:: DATA ::

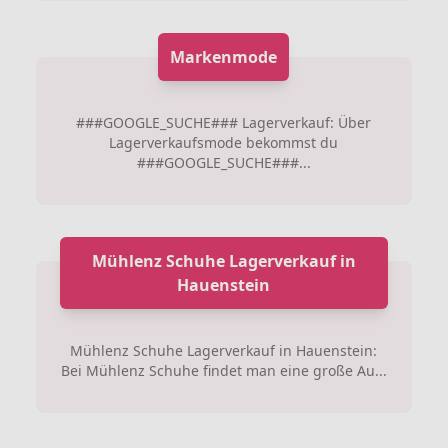
Markenmode
###GOOGLE_SUCHE### Lagerverkauf: Über
Lagerverkaufsmode bekommst du
###GOOGLE_SUCHE###...
Mühlenz Schuhe Lagerverkauf in
Hauenstein
Mühlenz Schuhe Lagerverkauf in Hauenstein:
Bei Mühlenz Schuhe findet man eine große Au...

:: WORK INSTRUCTION ::
Reproduce the text of the rows above with every "Mühlenz Schuhe" swapped for "Mühlenz Shoes" and nothing else changed. Leave out the pictures.

:: TASK ANSWER ::
Markenmode
###GOOGLE_SUCHE### Lagerverkauf: Über
Lagerverkaufsmode bekommst du
###GOOGLE_SUCHE###...
Mühlenz Shoes Lagerverkauf in
Hauenstein
Mühlenz Shoes Lagerverkauf in Hauenstein:
Bei Mühlenz Shoes findet man eine große Au...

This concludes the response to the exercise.